Now for our time comes his essay on 'Junkspace'. It taunts Modern architecture with the claim that for all its attempts at social and aesthetic revolution, its real contribution to history is the shopping mall. Super-serviced sheds with clip-on cosmetic skins are its progeny. In typical Koolhaas fashion, it is written as a scintillating and deeply ironic stream of consciousness. The essay attacks consensual political values, High-Tech mythology, the soft and pseudo-humanistic Modernism of figures such as Van Eyck and Hertzberger, and the general self-importance of architects. Find a language to discuss what you really do, he says, and, echoing Manfredo Tafuri, above all be realistic about what you can ever produce within capitalist society.

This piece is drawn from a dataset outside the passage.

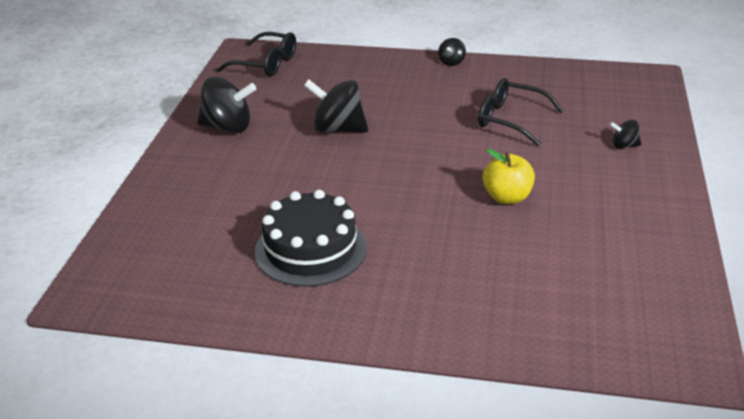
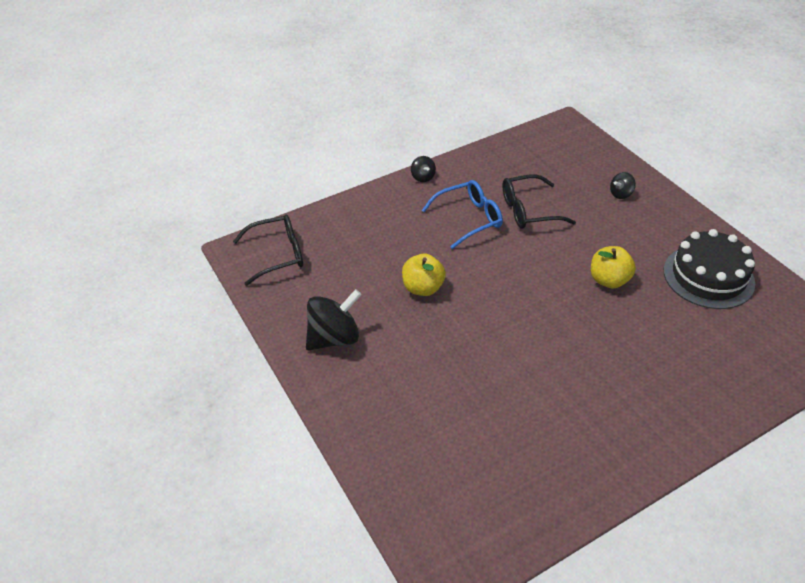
camera: 40 degrees left, 10 degrees up
black cake [255,190,367,287] -> black cake moved to [664,229,755,309]
black spinning top [304,79,368,133] -> yellow apple [402,254,446,296]
none -> blue glasses [422,180,503,249]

It is also classic Koolhaas in its over-statement. The suspicion is that he never fully believes the positions he outlines. The desire is to shock. Koolhaas is like an architectural gunslinger shooting from the hip, often hilariously accurate, at other points way off the mark. 'Junkspace' offers a genuine attempt to think about architectural and urban conditions, and to avoid the trap of swallowing professional self-delusions.
This approach was taken up increasingly in the work of Koolhaas' practice, the Office of Metropolitan Architecture in Rotterdam, now spreading across the world. Yet the early designs were far from stunning.
Those of us who loved his prose found buildings such as the Hague Dance Theatre to be mannered and flimsy, far too reliant on the weak formal inversions and empty critical posturing of 1980s Post-Modernism.
But as Koolhaas moved away from the abstraction of post-structuralist theory, and began to argue that architecture could be subversive while engaging with the economic and political relations that enable it to be built, so his work matured. The Kunsthal in Rotterdam was the best building of the 1990s, one of the best anywhere for decades. It reworked Mies' Berlin National Gallery by splicing it with an ingenious ramped circulation system. Translucent walls and bifurcated floors opened up the hitherto segregated spaces of the modern museum. His ethos is to fuse the avantgarde with explicit engineering. Since then, working with superbly talented engineers like Cecil Balmond, the output of Koolhaas and his office has become prodigious: the private house in Bordeaux with its levitating central room, and punchy city projects such as the Prada store in Manhattan, the student building at IIT in Chicago, or the forthcoming television headquarters in Beijing.
Koolhaas has influenced a host of younger Dutch architects, from Ben van Berkel to MVRDV, and many others internationally, from Herzog & de Meuron to Foreign Office Architects, in part through the urban research carried out with students on his master's course at Harvard. He is the star international lecturer, a cultural celebrity known beyond the world of architecture. For someone who has had such strong links to Britain through education and residency, it is absurd that Koolhaas has not built here.
Maybe his opposition to the High-Tech brigade has helped to exclude him. Who knows, but perhaps the seal of RIBA approval might change the situation.